Yazı bölümü:
■ ■ ■ ■ ■
Arınç Olayı
1276 Okunma, 2 Yorum
Oktay Ekşi - Hürriyet
Vahap Alma

04.02.2010

BÜLENT Arınç bilindiği gibi bir “hukukçu”dur.

Bu niteliğinin de sağladığı avantajı kullanarak - biraz da inat olsun diyeyaklaşık 5 yıl süreyle TBMM Başkanlığı yapmış, deneyimli bir politikacıdır. Kendi iddiasına göre hem üslubuna egemen biridir, hem de insan ilişkilerinde çok dikkatlidir.


Ama bu son değerlendirmede bir yanlışlık olduğu önceki gece yine ortaya çıktı:

Önce Türkiye Büyük Millet Meclisi’ne karşı yapılabilecek en büyük saygısızlıklardan birinin faili oldu.
■ ■ ■ ■ ■
İşlenecek kayıtlar:
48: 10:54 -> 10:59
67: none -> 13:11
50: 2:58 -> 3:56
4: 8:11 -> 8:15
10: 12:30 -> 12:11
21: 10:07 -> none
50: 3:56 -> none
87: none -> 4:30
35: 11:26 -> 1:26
■ ■ ■ ■ ■
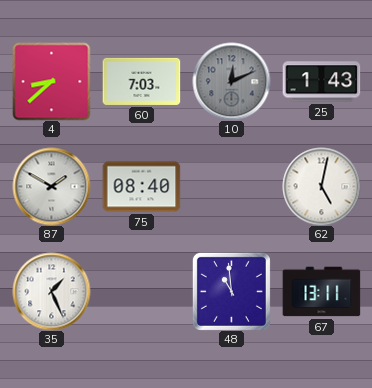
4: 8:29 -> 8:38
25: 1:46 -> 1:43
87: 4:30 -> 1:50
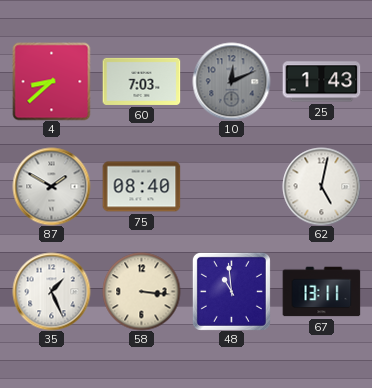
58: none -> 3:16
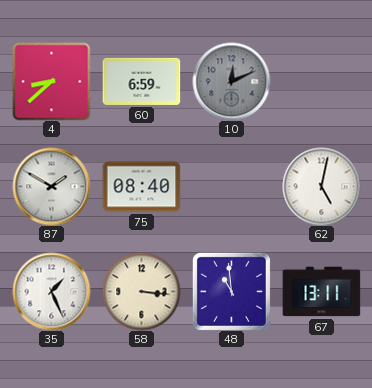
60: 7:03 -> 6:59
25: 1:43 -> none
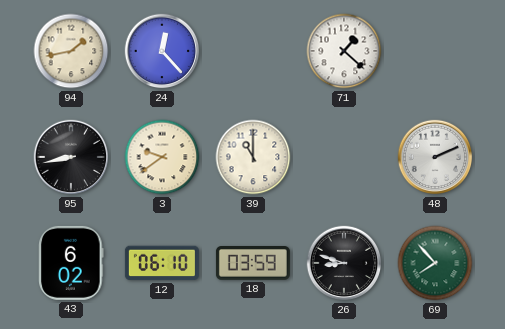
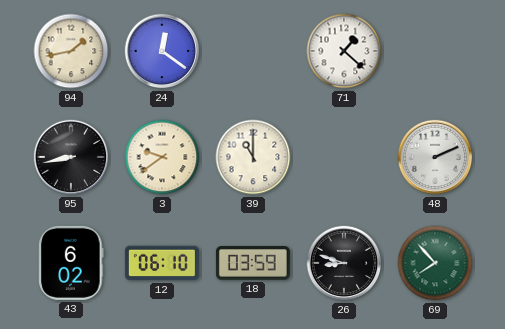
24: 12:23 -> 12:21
■ ■ ■ ■ ■
Hedefler:
(1) Listede "48: 10:54 -> 10:59" geçen satırdan "35: 11:26 -> 1:26" geçen satıra kadar, iki uç da dahil olmak üzere, satırları Sıra ve Satır sütunlu bir Markdown tablosu olarak düzenleyin; boş satırlar tabloya girmesin.
(2) Bülent Arınç hakkındaki yazıyı kaldığı yerden devam ettirin.
Yazı ile liste birbirinden bağımsız kaynaklardan alınmıştır.

Beklenen sonuçlar:
(1)
| Sıra | Satır |
|---|---|
| 1 | 48: 10:54 -> 10:59 |
| 2 | 67: none -> 13:11 |
| 3 | 50: 2:58 -> 3:56 |
| 4 | 4: 8:11 -> 8:15 |
| 5 | 10: 12:30 -> 12:11 |
| 6 | 21: 10:07 -> none |
| 7 | 50: 3:56 -> none |
| 8 | 87: none -> 4:30 |
| 9 | 35: 11:26 -> 1:26 |

(2)
Dünkü gazetelerde ayrıntıları vardı:

Başbakan Yardımcısı Arınç önceki akşamki görüşmeleri yöneten CHP’li Başkanvekili Güldal Mumcu’nun dinlenmesine ve çalışmasına tahsis edilen odaya girerek Güldal Mumcu’ya önce  “Hanımefendi oturumu iyi yönetemiyorsunuz veya oturumu niçin iyi yönetmiyorsunuz?” demiş. Aralarında bu yüzden tartışma çıkmış. O arada Mumcu’yu “parti militanı” gibi hareket etmekle suçlamış. Kendi beyanına göre son olarak, “Bu gidiş kötüye gidiştir, ben sizi sadece ikaz ediyorum; içtüzüğe uyacaksınız!” diyerek odadan çıkmış.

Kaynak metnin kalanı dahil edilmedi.